Exercise requirements
Each record below must come back exactly as written; its pictures must not.

Human keypoint data:
····················

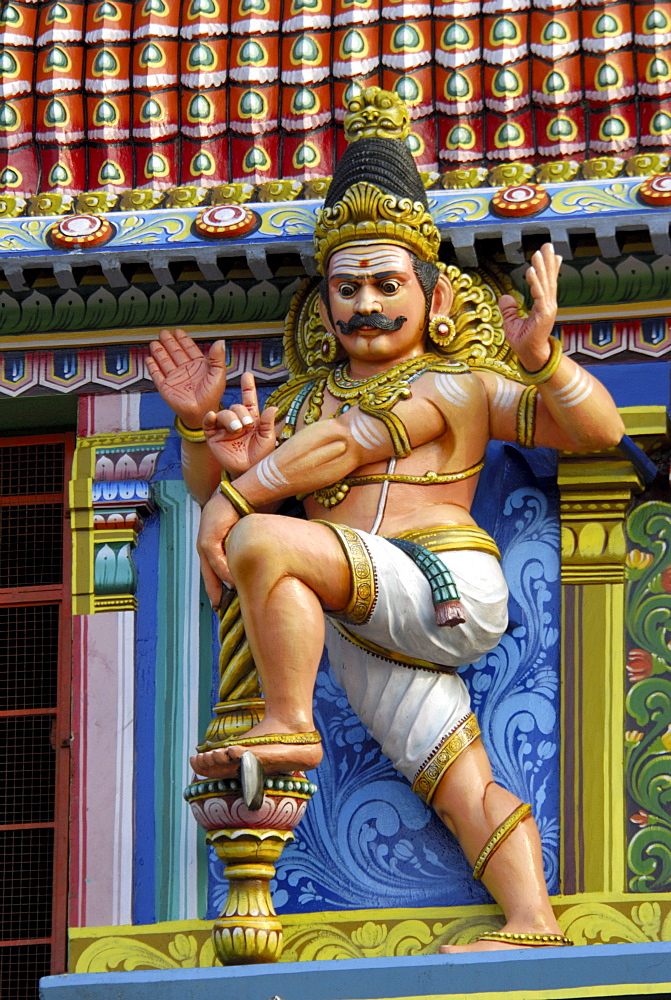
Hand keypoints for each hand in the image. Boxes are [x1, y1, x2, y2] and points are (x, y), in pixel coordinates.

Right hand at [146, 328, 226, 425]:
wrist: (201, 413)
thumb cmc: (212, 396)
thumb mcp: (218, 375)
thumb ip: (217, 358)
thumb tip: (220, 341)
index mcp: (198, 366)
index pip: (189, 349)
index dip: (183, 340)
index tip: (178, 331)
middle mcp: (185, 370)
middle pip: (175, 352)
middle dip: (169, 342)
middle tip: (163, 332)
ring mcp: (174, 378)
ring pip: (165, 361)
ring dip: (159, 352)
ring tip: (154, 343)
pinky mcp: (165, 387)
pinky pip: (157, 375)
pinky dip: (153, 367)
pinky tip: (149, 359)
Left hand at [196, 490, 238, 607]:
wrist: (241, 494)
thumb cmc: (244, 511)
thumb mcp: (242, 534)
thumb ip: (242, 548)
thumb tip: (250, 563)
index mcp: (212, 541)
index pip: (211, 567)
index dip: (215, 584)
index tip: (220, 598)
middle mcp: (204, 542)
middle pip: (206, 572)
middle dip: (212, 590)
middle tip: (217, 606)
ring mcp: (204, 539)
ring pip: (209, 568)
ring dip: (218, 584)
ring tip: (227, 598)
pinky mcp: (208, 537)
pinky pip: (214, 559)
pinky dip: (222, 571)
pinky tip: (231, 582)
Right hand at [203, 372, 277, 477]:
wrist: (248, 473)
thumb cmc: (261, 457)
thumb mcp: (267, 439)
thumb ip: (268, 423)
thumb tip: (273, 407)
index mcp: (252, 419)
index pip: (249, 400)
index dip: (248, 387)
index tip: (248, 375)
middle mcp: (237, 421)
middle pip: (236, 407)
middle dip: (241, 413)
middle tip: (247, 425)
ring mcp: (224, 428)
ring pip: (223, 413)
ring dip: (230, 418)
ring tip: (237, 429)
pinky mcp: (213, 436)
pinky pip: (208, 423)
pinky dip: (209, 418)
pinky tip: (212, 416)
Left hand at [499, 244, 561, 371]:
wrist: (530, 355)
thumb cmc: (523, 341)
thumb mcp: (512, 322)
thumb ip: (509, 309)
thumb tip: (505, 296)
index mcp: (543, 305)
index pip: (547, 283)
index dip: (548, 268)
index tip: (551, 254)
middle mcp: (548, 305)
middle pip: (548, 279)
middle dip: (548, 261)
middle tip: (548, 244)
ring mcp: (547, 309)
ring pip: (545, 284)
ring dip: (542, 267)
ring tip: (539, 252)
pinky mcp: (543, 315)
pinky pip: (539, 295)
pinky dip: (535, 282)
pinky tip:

····················

Response to this exercise
Hand keypoints for each hand in the image. Boxes are [x1, y1, x2, y2] and points are (x, y), in pixel coordinates.

Right hand at [146, 328, 226, 425]:
wrist: (201, 413)
thumb cmc: (212, 396)
thumb mcp: (218, 375)
thumb ip: (217, 358)
thumb tip: (220, 341)
index mcp: (198, 366)
index pip: (189, 349)
index dip: (183, 340)
index tip: (178, 331)
middle mcp: (185, 370)
middle pip: (175, 352)
middle dip: (169, 342)
middle tip: (163, 332)
ring mcp: (174, 378)
ring pip: (165, 361)
ring dip: (159, 352)
ring tip: (154, 343)
pinky mcp: (165, 387)
pinky pip: (157, 375)
pinky dip: (153, 367)
pinky tip: (149, 359)
Left hand at [196, 490, 238, 607]:
wrist: (241, 494)
thumb cmc: (244, 511)
thumb mcp: (242, 534)
thumb ip: (242, 548)
thumb tip: (250, 563)
index mcp: (212, 541)
index pip: (211, 567)
index dip: (215, 584)
index tip: (220, 598)
middle mcp: (204, 542)
middle pip: (206, 572)
middle dip: (212, 590)
middle tip: (217, 606)
ring mcp: (204, 539)
ring pip: (209, 568)
ring dip: (218, 584)
ring tip: (227, 598)
pinky mcp: (208, 537)
pinky pip: (214, 559)
pinky dip: (222, 571)
pinky tip: (231, 582)
Right hand at [203, 372, 277, 477]:
wrist: (248, 473)
thumb cmc: (261, 457)
thumb mcp: (267, 439)
thumb ip: (268, 423)
thumb tip: (273, 407)
index mcp: (252, 419)
index pip: (249, 400)
index dip: (248, 387)
index tip: (248, 375)
middle mcp: (237, 421)
middle pip: (236, 407)
middle dip: (241, 413)
middle tip: (247, 425)
ring mcp: (224, 428)
ring pip: (223, 413)
ring dip: (230, 418)
ring tip: (237, 429)
pinky mcp: (213, 436)
pinky pip: (208, 423)
pinky dip: (209, 418)
pinky tip: (212, 416)
Left hand at [499, 244, 561, 371]:
wrist: (530, 355)
thumb cmc: (523, 341)
thumb mcp: (512, 322)
thumb ip: (509, 309)
thumb tip: (505, 296)
index mcp: (543, 305)
index pip: (547, 283)
index dip: (548, 268)
index tip: (551, 254)
middle mcp: (548, 305)
middle pip: (548, 279)
middle dip: (548, 261)
middle tip: (548, 244)
ring mcp: (547, 309)
ring pip: (545, 284)
ring dip: (542, 267)
ring tip: (539, 252)
pinky mcp: (543, 315)
pinky pip: (539, 295)
pinky dip: (535, 282)
pinky tip:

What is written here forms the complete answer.